◆ The task
The records that follow are to be copied word for word. Pictures should be omitted.

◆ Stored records
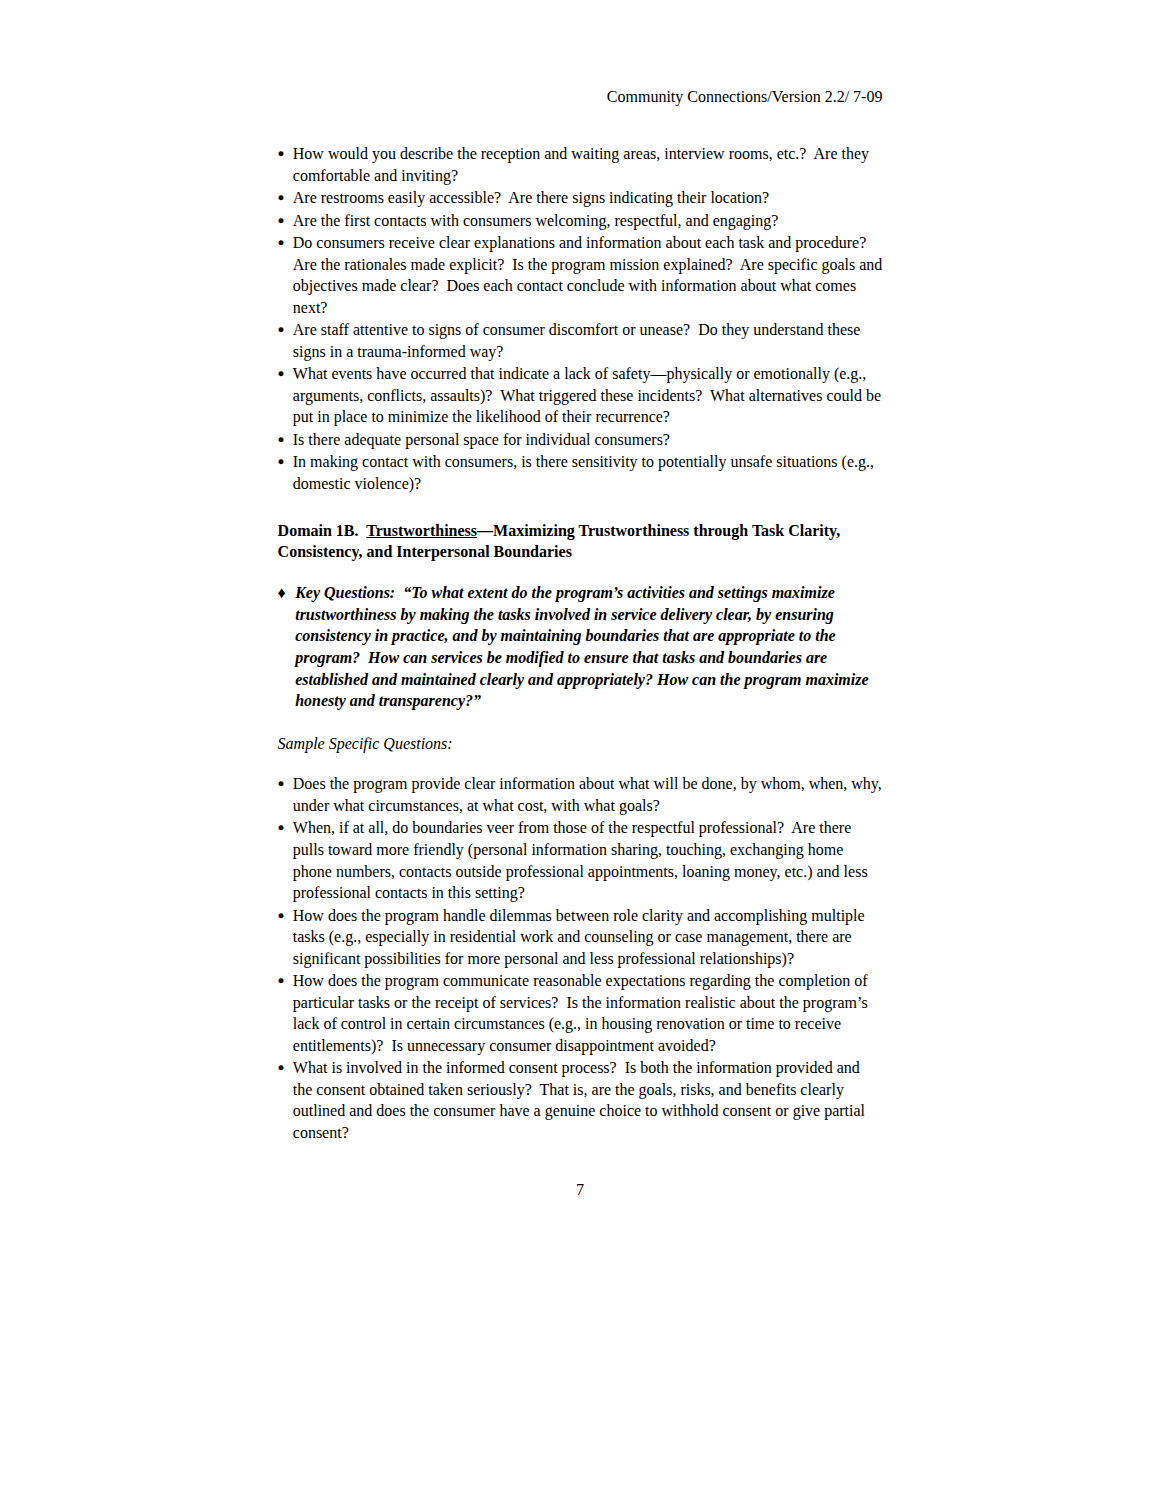Community Connections/Version 2.2/ 7-09
How would you describe the reception and waiting areas, interview rooms, etc.? Are they comfortable and inviting?
Are restrooms easily accessible? Are there signs indicating their location?
Are the first contacts with consumers welcoming, respectful, and engaging?
Do consumers receive clear explanations and information about each task and procedure? Are the rationales made explicit? Is the program mission explained? Are specific goals and objectives made clear? Does each contact conclude with information about what comes next?
Are staff attentive to signs of consumer discomfort or unease? Do they understand these signs in a trauma-informed way?
What events have occurred that indicate a lack of safety—physically or emotionally (e.g., arguments, conflicts, assaults)? What triggered these incidents? What alternatives could be put in place to minimize the likelihood of their recurrence?
Is there adequate personal space for individual consumers?
In making contact with consumers, is there sensitivity to potentially unsafe situations (e.g., domestic violence)?
Domain 1B. Trustworthiness—Maximizing Trustworthiness through Task Clarity, Consistency, and Interpersonal Boundaries
Key Questions: “To what extent do the program’s activities and settings maximize trustworthiness by making the tasks involved in service delivery clear, by ensuring consistency in practice, and by maintaining boundaries that are appropriate to the program? How can services be modified to ensure that tasks and boundaries are established and maintained clearly and appropriately? How can the program maximize honesty and transparency?”
Sample Specific Questions:
Does the program provide clear information about what will be done, by whom, when, why, under what circumstances, at what cost, with what goals?
When, if at all, do boundaries veer from those of the respectful professional? Are there pulls toward more friendly (personal information sharing, touching, exchanging home phone numbers, contacts outside professional appointments, loaning money, etc.) and less professional contacts in this setting?
How does the program handle dilemmas between role clarity and accomplishing multiple tasks (e.g., especially in residential work and counseling or case management, there are significant possibilities for more personal and less professional relationships)?
How does the program communicate reasonable expectations regarding the completion of particular tasks or the receipt of services? Is the information realistic about the program’s lack of control in certain circumstances (e.g., in housing renovation or time to receive entitlements)? Is unnecessary consumer disappointment avoided?
What is involved in the informed consent process? Is both the information provided and the consent obtained taken seriously? That is, are the goals, risks, and benefits clearly outlined and does the consumer have a genuine choice to withhold consent or give partial consent?
7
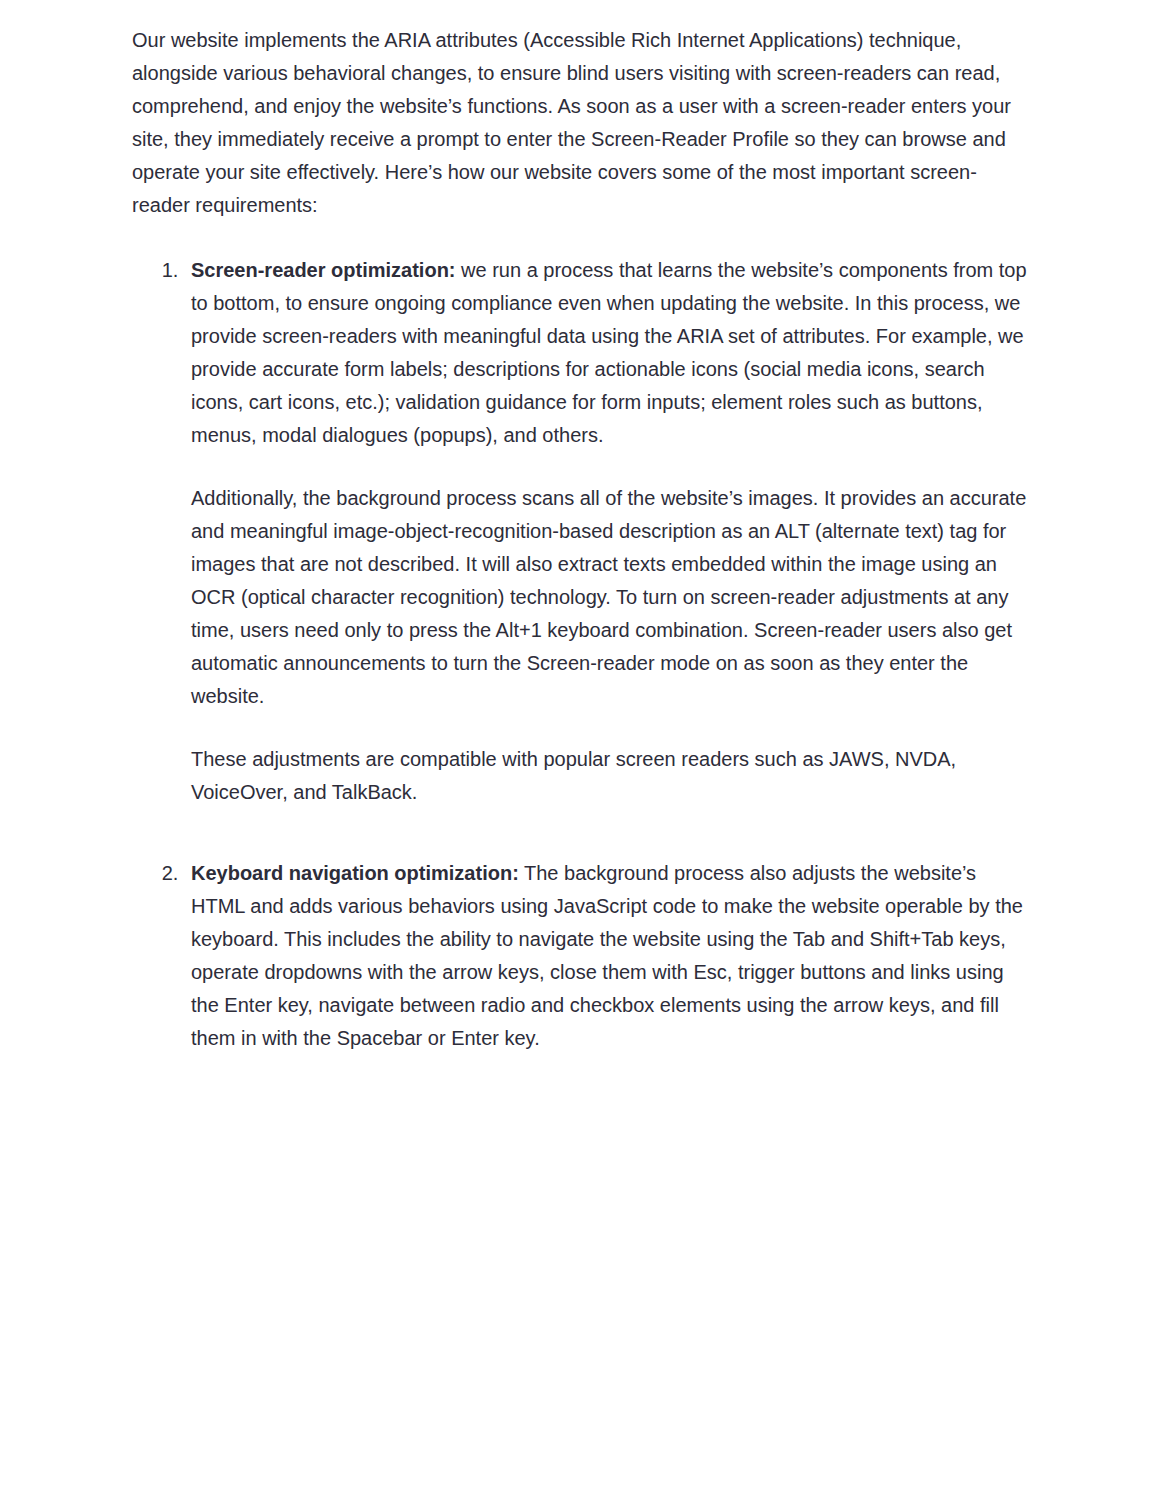Our website implements the ARIA attributes (Accessible Rich Internet Applications) technique, alongside various behavioral changes, to ensure blind users visiting with screen-readers can read, comprehend, and enjoy the website’s functions. As soon as a user with a screen-reader enters your site, they immediately receive a prompt to enter the Screen-Reader Profile so they can browse and operate your site effectively. Here’s how our website covers some of the most important screen-reader requirements:
Screen-reader optimization: we run a process that learns the website’s components from top to bottom, to ensure ongoing compliance even when updating the website. In this process, we provide screen-readers with meaningful data using the ARIA set of attributes. For example, we provide accurate form labels; descriptions for actionable icons (social media icons, search icons, cart icons, etc.); validation guidance for form inputs; element roles such as buttons, menus, modal dialogues (popups), and others.
Additionally, the background process scans all of the website’s images. It provides an accurate and meaningful image-object-recognition-based description as an ALT (alternate text) tag for images that are not described. It will also extract texts embedded within the image using an OCR (optical character recognition) technology. To turn on screen-reader adjustments at any time, users need only to press the Alt+1 keyboard combination. Screen-reader users also get automatic announcements to turn the Screen-reader mode on as soon as they enter the website.
These adjustments are compatible with popular screen readers such as JAWS, NVDA, VoiceOver, and TalkBack.
Keyboard navigation optimization: The background process also adjusts the website’s HTML and adds various behaviors using JavaScript code to make the website operable by the keyboard. This includes the ability to navigate the website using the Tab and Shift+Tab keys, operate dropdowns with the arrow keys, close them with Esc, trigger buttons and links using the Enter key, navigate between radio and checkbox elements using the arrow keys, and fill them in with the Spacebar or Enter key.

◆ Solved problem
Community Connections/Version 2.2/ 7-09
How would you describe the reception and waiting areas, interview rooms, etc.? Are they comfortable and inviting?
Are restrooms easily accessible? Are there signs indicating their location?
Are the first contacts with consumers welcoming, respectful, and engaging?
Do consumers receive clear explanations and information about each task and procedure? Are the rationales made explicit? Is the program mission explained? Are specific goals and objectives made clear? Does each contact conclude with information about what comes next?
Are staff attentive to signs of consumer discomfort or unease? Do they understand these signs in a trauma-informed way?
What events have occurred that indicate a lack of safety—physically or emotionally (e.g., arguments, conflicts, assaults)? What triggered these incidents? What alternatives could be put in place to minimize the likelihood of their recurrence?
Is there adequate personal space for individual consumers?
In making contact with consumers, is there sensitivity to potentially unsafe situations (e.g., domestic violence)?
Domain 1B. Trustworthiness—Maximizing Trustworthiness through Task Clarity, Consistency, and Interpersonal Boundaries
Key Questions: “To what extent do the program’s activities and settings maximize trustworthiness by making the tasks involved in service delivery clear, by ensuring consistency in practice, and by maintaining boundaries that are appropriate to the program? How can services be modified to ensure that tasks and boundaries are established and maintained clearly and appropriately? How can the program maximize honesty and transparency?”
Sample Specific Questions:
Does the program provide clear information about what will be done, by whom, when, why, under what circumstances, at what cost, with what goals?
When, if at all, do boundaries veer from those of the respectful professional? Are there pulls toward more friendly (personal information sharing, touching, exchanging home phone numbers, contacts outside professional appointments, loaning money, etc.) and less professional contacts in this setting?
How does the program handle dilemmas between role clarity and accomplishing multiple tasks (e.g., especially in residential work and counseling or case management, there are significant possibilities for more personal and less professional relationships)?
How does the program communicate reasonable expectations regarding the completion of particular tasks or the receipt of services? Is the information realistic about the program’s lack of control in certain circumstances (e.g., in housing renovation or time to receive entitlements)? Is unnecessary consumer disappointment avoided?
What is involved in the informed consent process? Is both the information provided and the consent obtained taken seriously? That is, are the goals, risks, and benefits clearly outlined and does the consumer have a genuine choice to withhold consent or give partial consent?
7
Our website implements the ARIA attributes (Accessible Rich Internet Applications) technique, alongside various behavioral changes, to ensure blind users visiting with screen-readers can read, comprehend, and enjoy the website’s functions. As soon as a user with a screen-reader enters your site, they immediately receive a prompt to enter the Screen-Reader Profile so they can browse and operate your site effectively. Here’s how our website covers some of the most important screen-reader requirements:
Screen-reader optimization: we run a process that learns the website’s components from top to bottom, to ensure ongoing compliance even when updating the website. In this process, we provide screen-readers with meaningful data using the ARIA set of attributes. For example, we provide accurate form labels; descriptions for actionable icons (social media icons, search icons, cart icons, etc.); validation guidance for form inputs; element roles such as buttons, menus, modal dialogues (popups), and others.
Additionally, the background process scans all of the website’s images. It provides an accurate and meaningful image-object-recognition-based description as an ALT (alternate text) tag for images that are not described. It will also extract texts embedded within the image using an OCR (optical character recognition) technology. To turn on screen-reader adjustments at any time, users need only to press the Alt+1 keyboard combination. Screen-reader users also get automatic announcements to turn the Screen-reader mode on as soon as they enter the website.
These adjustments are compatible with popular screen readers such as JAWS, NVDA, VoiceOver, and TalkBack.
Keyboard navigation optimization: The background process also adjusts the website’s HTML and adds various behaviors using JavaScript code to make the website operable by the keyboard. This includes the ability to navigate the website using the Tab and Shift+Tab keys, operate dropdowns with the arrow keys, close them with Esc, trigger buttons and links using the Enter key, navigate between radio and checkbox elements using the arrow keys, and fill them in with the Spacebar or Enter key.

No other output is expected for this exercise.